• _Try it_: Below are entries with pictures in them. Output exactly the lines starting at the line with "administrativos, textos normativos" and ending at the line with "INSCRÍBETE AQUÍ", both included, but not the pictures.

··· Supplied material

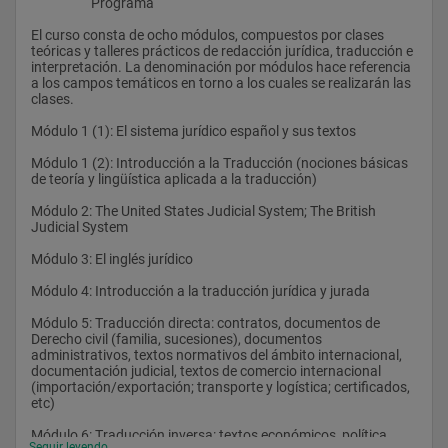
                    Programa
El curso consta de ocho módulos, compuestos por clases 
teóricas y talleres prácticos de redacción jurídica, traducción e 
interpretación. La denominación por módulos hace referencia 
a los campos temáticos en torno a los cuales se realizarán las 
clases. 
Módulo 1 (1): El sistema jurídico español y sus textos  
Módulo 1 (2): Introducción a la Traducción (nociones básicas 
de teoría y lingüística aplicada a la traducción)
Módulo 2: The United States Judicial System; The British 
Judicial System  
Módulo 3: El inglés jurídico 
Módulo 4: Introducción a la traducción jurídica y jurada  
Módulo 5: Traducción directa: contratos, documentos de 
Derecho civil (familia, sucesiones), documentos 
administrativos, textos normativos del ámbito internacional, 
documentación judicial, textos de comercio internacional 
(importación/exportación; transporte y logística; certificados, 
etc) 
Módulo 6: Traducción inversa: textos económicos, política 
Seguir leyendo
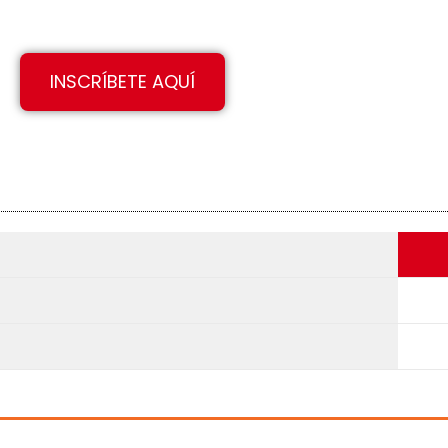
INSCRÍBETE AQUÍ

······
··· Supplied material

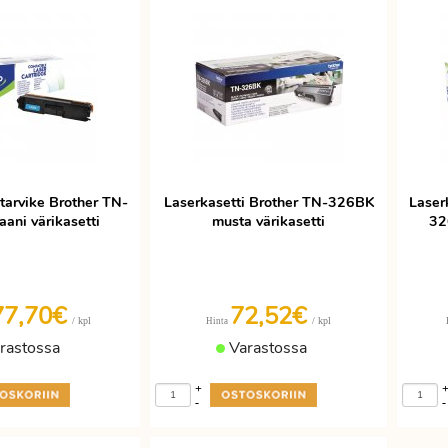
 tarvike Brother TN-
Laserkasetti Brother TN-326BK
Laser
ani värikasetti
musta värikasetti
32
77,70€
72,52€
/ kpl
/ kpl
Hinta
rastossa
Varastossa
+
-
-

······

• _Response to the task_:
administrativos, textos normativos del ámbito internacional, 
documentación judicial, textos de comercio internacional 
(importación/exportación; transporte y logística; certificados, 
etc) 
Módulo 6: Traducción inversa: textos económicos, política 
Seguir leyendo
INSCRÍBETE AQUÍ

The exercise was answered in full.